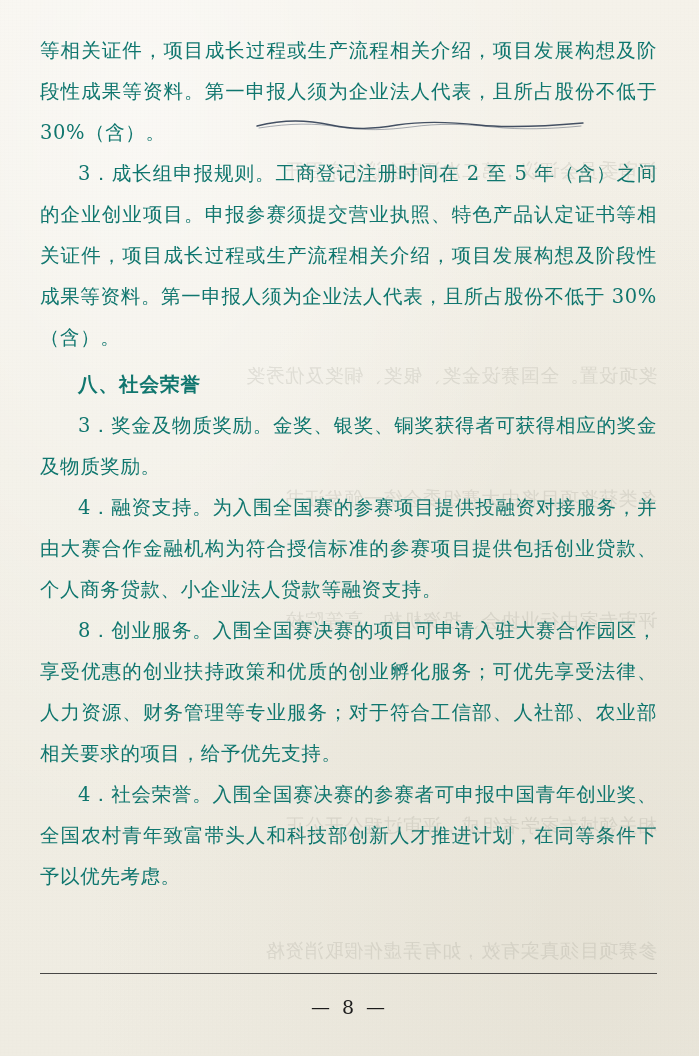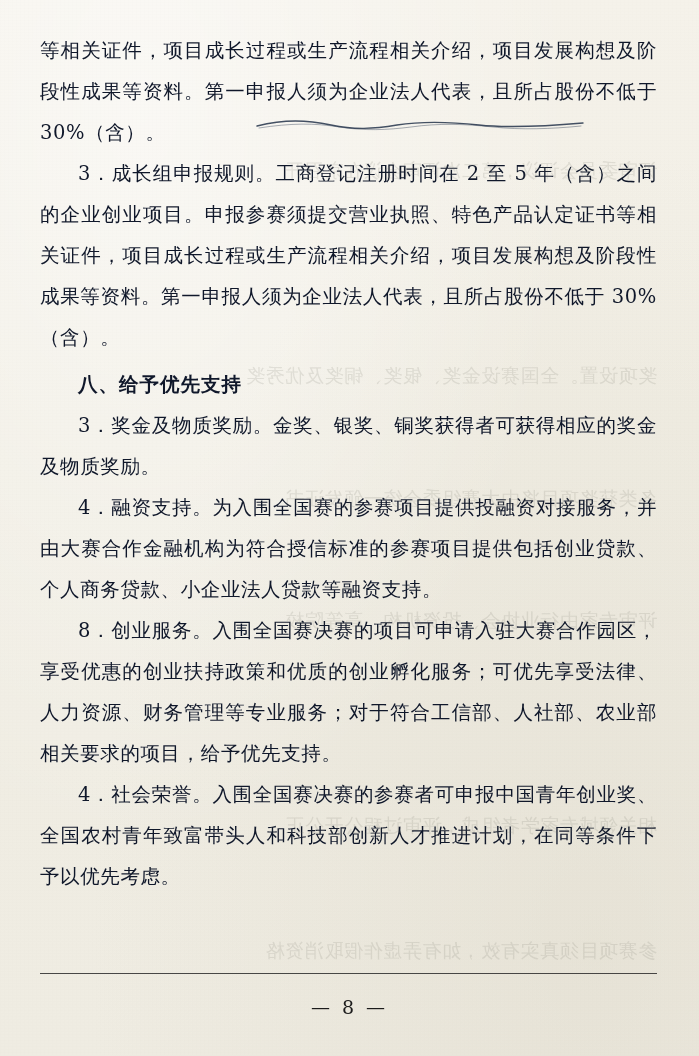"等相关证件，项目成长过程或生产流程相关介绍，项目发展构想及阶段性成果等资料。第一" .body-text { color: #0f172a -> #0f766e }
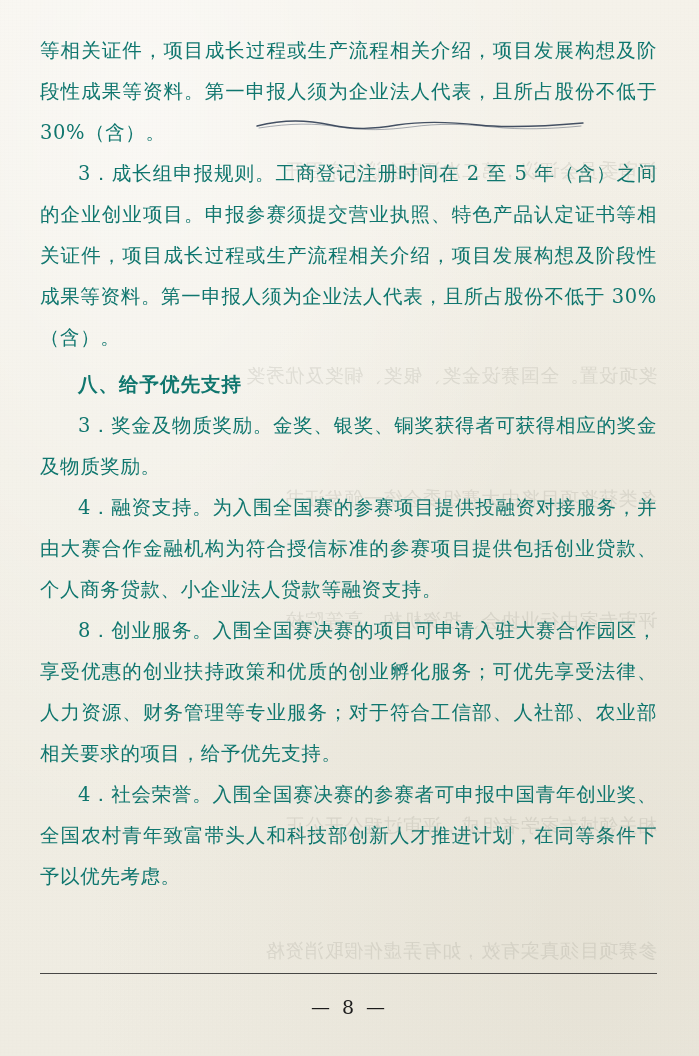"八、给予优先支持" p.heading { text: 给予优先支持 -> 社会荣誉 }
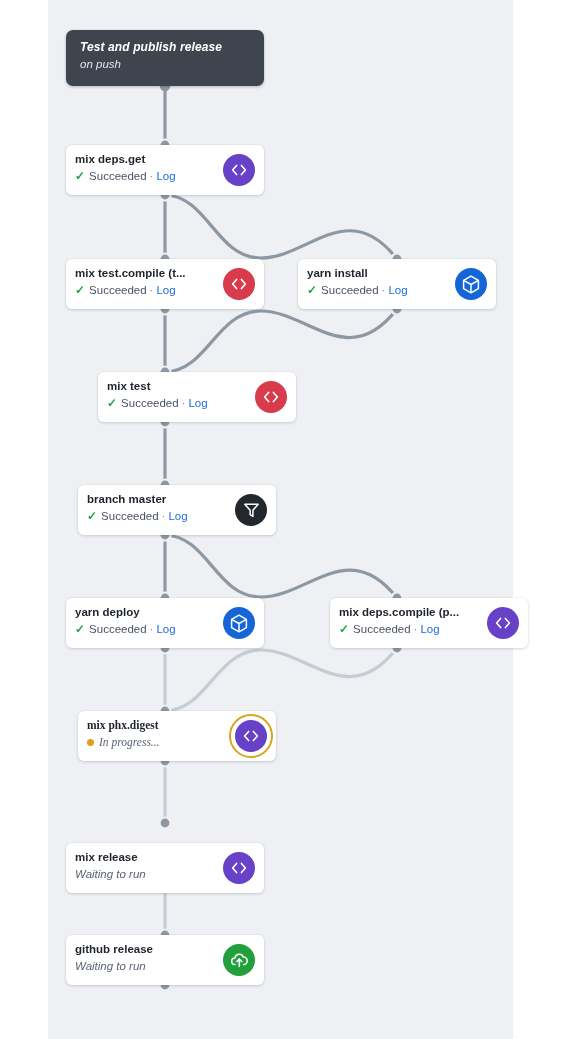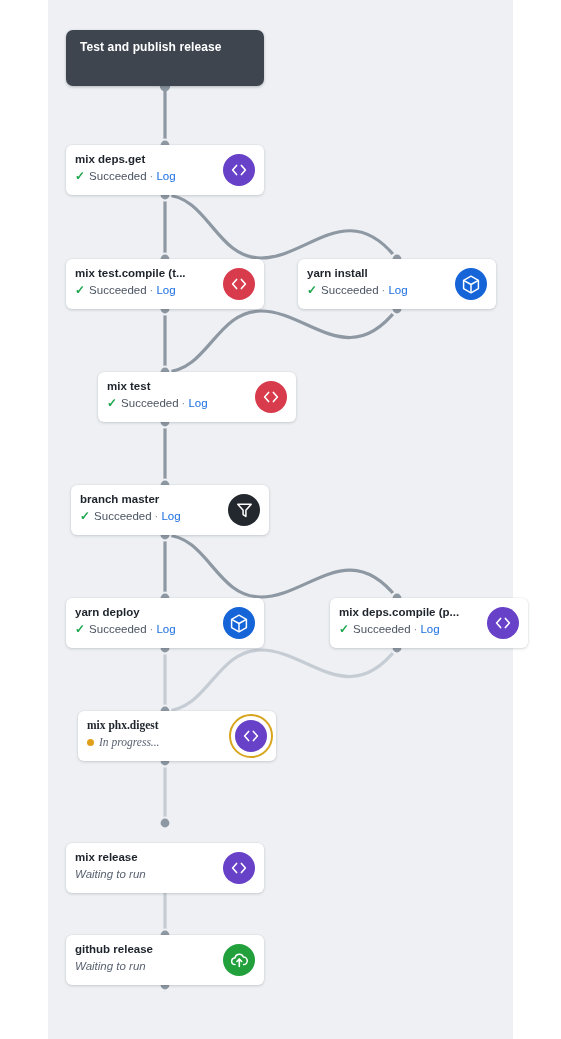"Test and publish release" .trigger-card { font-style: none -> italic }
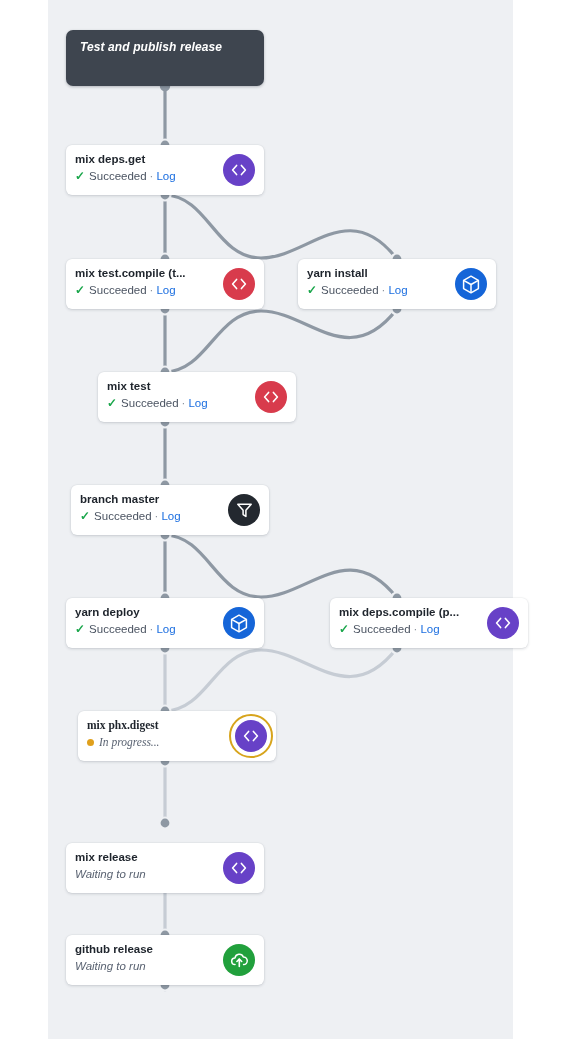"on push" div.trigger-sub { html: none -> <div>on push</div> }
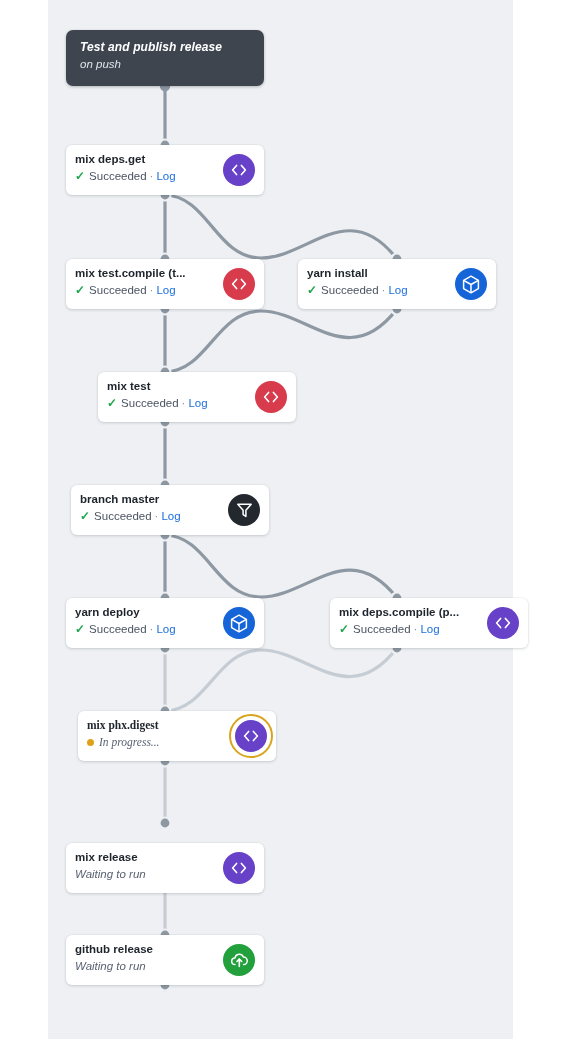"branch master" div.node { left: 23px -> 30px }
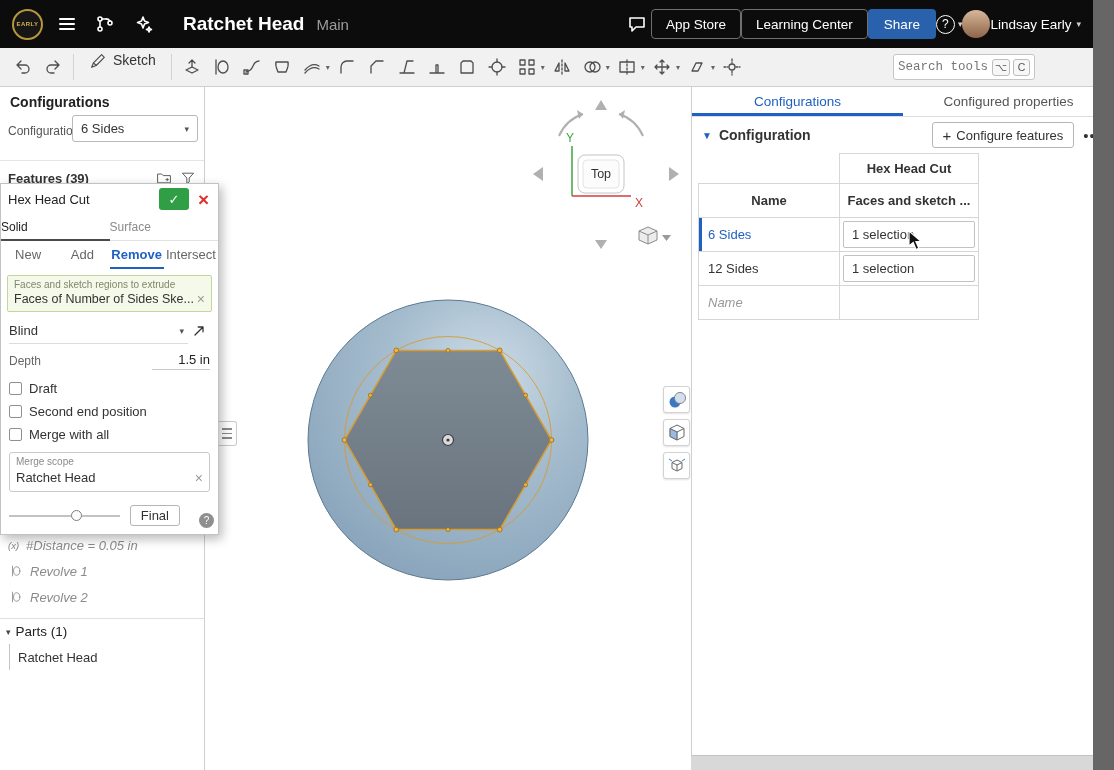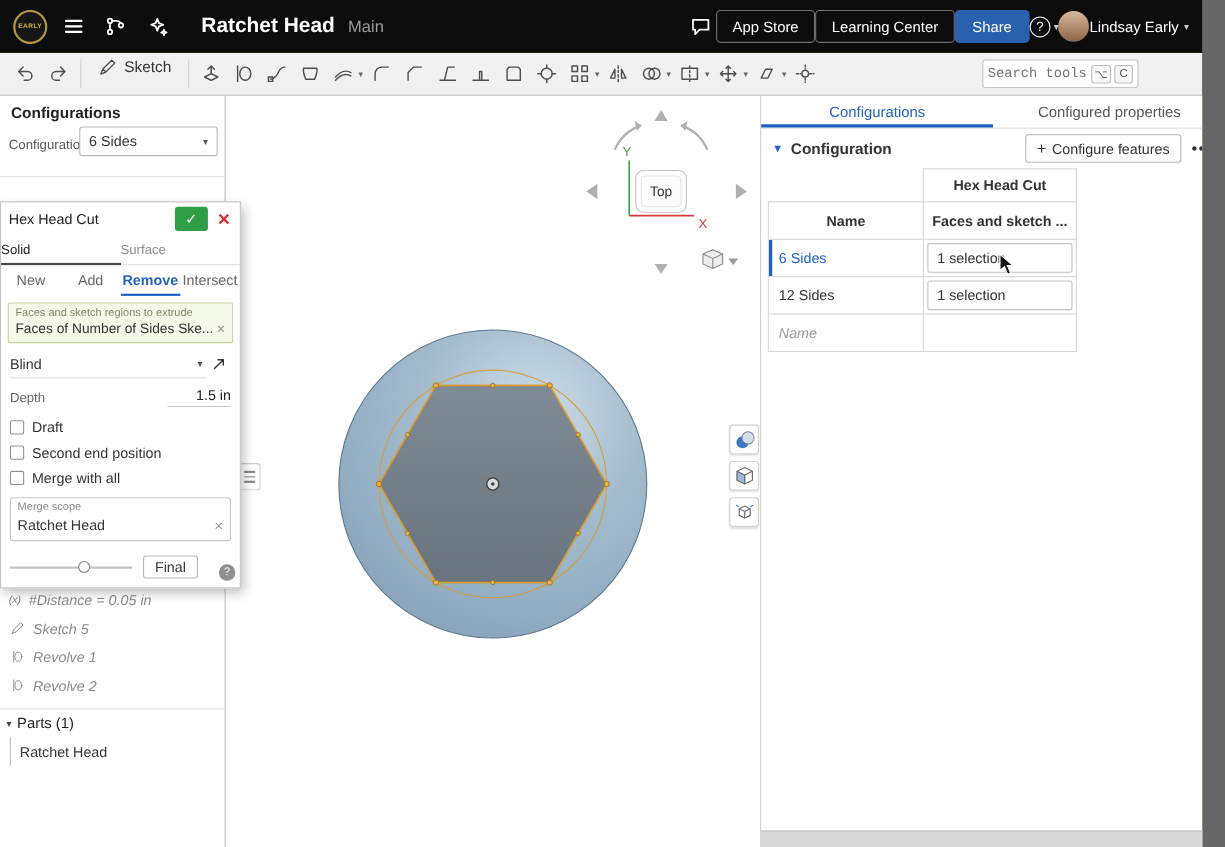"Features (39)" div.lp-feat-header { html: none -> <div> <span>Features (39)</span> <span> <svg> <path></path> </svg> <svg> <path></path> </svg> </span> </div> }
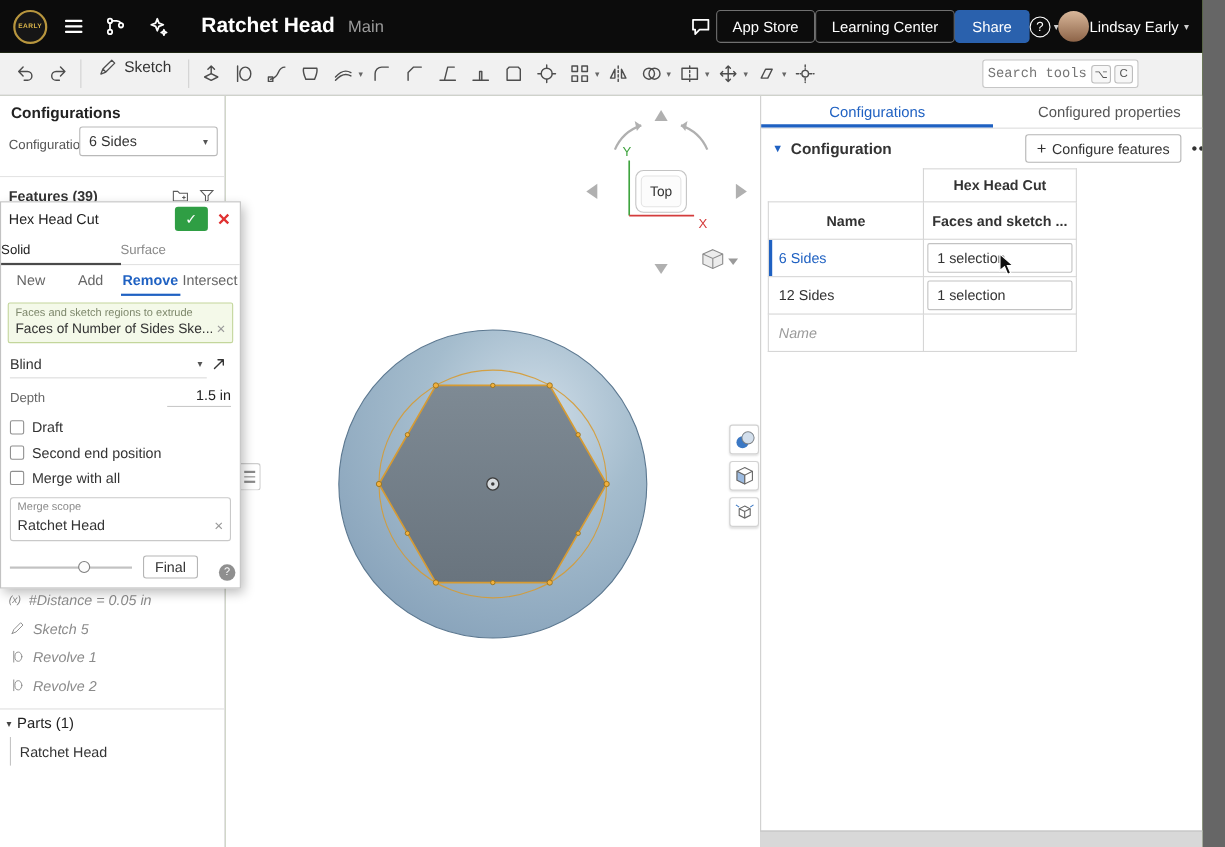"Sketch 5" div.feat-row { html: <div> <span> <svg> <path></path> </svg> </span> <span>Sketch 5</span> </div> -> none }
****************************************
» ASSIGNMENT: Each line of the listing must be restated word for word, and the pictures left out.

» OUTPUT BELOW:
"等相关证件，项目成长过程或生产流程相关介绍，项目发展构想及阶段性成果等资料。第一" .body-text { color: #0f172a -> #0f766e }
"八、给予优先支持" p.heading { text: 给予优先支持 -> 社会荣誉 }
"Test and publish release" .trigger-card { font-style: none -> italic }
"on push" div.trigger-sub { html: none -> <div>on push</div> }
"branch master" div.node { left: 23px -> 30px }
"Features (39)" div.lp-feat-header { html: none -> <div> <span>Features (39)</span> <span> <svg> <path></path> </svg> <svg> <path></path> </svg> </span> </div> }
"Sketch 5" div.feat-row { html: <div> <span> <svg> <path></path> </svg> </span> <span>Sketch 5</span> </div> -> none }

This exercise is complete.